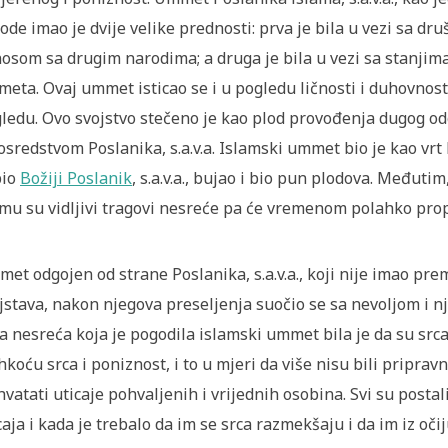
ode imao je dvije velike prednosti: prva je bila u vezi sa d
osom sa drugim narodima; a druga je bila u vezi sa stanjima
eta. Ovaj ummet isticao se i u pogledu ličnosti i duhovnost
ledu. Ovo svojstvo stečeno je kao plod provođenja dugog o
osredstvom Poslanika, s.a.v.a. Islamski ummet bio je kao vr
bio
Božiji Poslanik
, s.a.v.a., bujao i bio pun plodova. Međuti
mu su vidljivi tragovi nesreće pa će vremenom polahko propa
et odgojen od strane Poslanika, s.a.v.a., koji nije imao pre
jstava, nakon njegova preseljenja suočio se sa nevoljom i nj
a nesreća koja je pogodila islamski ummet bila je da su src
koću srca i poniznost, i to u mjeri da više nisu bili pripravni
hvatati uticaje pohvaljenih i vrijednih osobina. Svi su postali
caja i kada je trebalo da im se srca razmekšaju i da im iz oči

▶ Work task
The answer is the whole listing above, written out verbatim, without its pictures.

▶ Answer
ode imao je dvije velike prednosti: prva je bila u vezi sa d
osom sa drugim narodima; a druga je bila u vezi sa stanjima
eta. Ovaj ummet isticao se i u pogledu ličnosti i duhovnost
ledu. Ovo svojstvo stečeno je kao plod provođenja dugog o
osredstvom Poslanika, s.a.v.a. Islamski ummet bio je kao vr
bio
Božiji Poslanik
, s.a.v.a., bujao i bio pun plodova. Međuti
mu su vidljivi tragovi nesreće pa će vremenom polahko propa
et odgojen od strane Poslanika, s.a.v.a., koji nije imao pre
jstava, nakon njegova preseljenja suočio se sa nevoljom i nj
a nesreća koja je pogodila islamski ummet bila je da su src
koću srca i poniznost, i to u mjeri da više nisu bili pripravni
hvatati uticaje pohvaljenih i vrijednih osobina. Svi su postali
caja i kada je trebalo da im se srca razmekšaju i da im iz oči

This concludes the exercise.